Work request – Go through the material below and copy each line exactly.

Records shown –

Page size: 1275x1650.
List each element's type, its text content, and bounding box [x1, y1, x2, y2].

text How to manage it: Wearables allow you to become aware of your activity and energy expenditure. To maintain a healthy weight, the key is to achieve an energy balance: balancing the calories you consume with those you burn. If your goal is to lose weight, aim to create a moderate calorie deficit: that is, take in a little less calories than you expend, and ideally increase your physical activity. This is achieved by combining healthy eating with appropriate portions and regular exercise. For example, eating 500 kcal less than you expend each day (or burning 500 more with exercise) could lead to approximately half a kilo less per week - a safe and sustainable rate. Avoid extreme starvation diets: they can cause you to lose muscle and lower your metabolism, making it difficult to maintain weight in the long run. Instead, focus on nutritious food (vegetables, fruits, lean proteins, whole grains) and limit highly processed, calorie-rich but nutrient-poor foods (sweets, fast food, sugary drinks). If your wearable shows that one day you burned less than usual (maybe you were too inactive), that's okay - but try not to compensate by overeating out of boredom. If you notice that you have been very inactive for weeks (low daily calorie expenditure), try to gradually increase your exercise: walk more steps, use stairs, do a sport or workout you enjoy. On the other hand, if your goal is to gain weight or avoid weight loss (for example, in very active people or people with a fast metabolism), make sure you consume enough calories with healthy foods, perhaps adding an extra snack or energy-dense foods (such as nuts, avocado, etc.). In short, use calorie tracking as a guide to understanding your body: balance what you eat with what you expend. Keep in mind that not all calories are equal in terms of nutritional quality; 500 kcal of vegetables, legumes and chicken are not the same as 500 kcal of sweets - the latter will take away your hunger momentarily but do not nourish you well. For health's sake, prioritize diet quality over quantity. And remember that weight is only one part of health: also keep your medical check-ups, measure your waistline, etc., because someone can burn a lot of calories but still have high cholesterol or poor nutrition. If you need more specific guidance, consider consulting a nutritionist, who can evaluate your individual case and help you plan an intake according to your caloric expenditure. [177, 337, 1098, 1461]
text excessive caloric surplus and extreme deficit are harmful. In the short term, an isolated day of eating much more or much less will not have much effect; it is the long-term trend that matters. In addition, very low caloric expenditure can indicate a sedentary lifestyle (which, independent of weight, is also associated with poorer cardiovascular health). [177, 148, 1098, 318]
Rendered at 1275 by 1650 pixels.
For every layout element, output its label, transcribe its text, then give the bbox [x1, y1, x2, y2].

Written solution –
Page size: 1275x1650.
List each element's type, its text content, and bounding box [x1, y1, x2, y2].

text How to manage it: Wearables allow you to become aware of your activity and energy expenditure. To maintain a healthy weight, the key is to achieve an energy balance: balancing the calories you consume with those you burn. If your goal is to lose weight, aim to create a moderate calorie deficit: that is, take in a little less calories than you expend, and ideally increase your physical activity. This is achieved by combining healthy eating with appropriate portions and regular exercise. For example, eating 500 kcal less than you expend each day (or burning 500 more with exercise) could lead to approximately half a kilo less per week - a safe and sustainable rate. Avoid extreme starvation diets: they can cause you to lose muscle and lower your metabolism, making it difficult to maintain weight in the long run. Instead, focus on nutritious food (vegetables, fruits, lean proteins, whole grains) and limit highly processed, calorie-rich but nutrient-poor foods (sweets, fast food, sugary drinks). If your wearable shows that one day you burned less than usual (maybe you were too inactive), that's okay - but try not to compensate by overeating out of boredom. If you notice that you have been very inactive for weeks (low daily calorie expenditure), try to gradually increase your exercise: walk more steps, use stairs, do a sport or workout you enjoy. On the other hand, if your goal is to gain weight or avoid weight loss (for example, in very active people or people with a fast metabolism), make sure you consume enough calories with healthy foods, perhaps adding an extra snack or energy-dense foods (such as nuts, avocado, etc.). In short, use calorie tracking as a guide to understanding your body: balance what you eat with what you expend. Keep in mind that not all calories are equal in terms of nutritional quality; 500 kcal of vegetables, legumes and chicken are not the same as 500 kcal of sweets - the latter will take away your hunger momentarily but do not nourish you well. For health's sake, prioritize diet quality over quantity. And remember that weight is only one part of health: also keep your medical check-ups, measure your waistline, etc., because someone can burn a lot of calories but still have high cholesterol or poor nutrition. If you need more specific guidance, consider consulting a nutritionist, who can evaluate your individual case and help you plan an intake according to your caloric expenditure. [177, 337, 1098, 1461]
text excessive caloric surplus and extreme deficit are harmful. In the short term, an isolated day of eating much more or much less will not have much effect; it is the long-term trend that matters. In addition, very low caloric expenditure can indicate a sedentary lifestyle (which, independent of weight, is also associated with poorer cardiovascular health). [177, 148, 1098, 318]
Rendered at 1275 by 1650 pixels.
For every layout element, output its label, transcribe its text, then give the bbox [x1, y1, x2, y2].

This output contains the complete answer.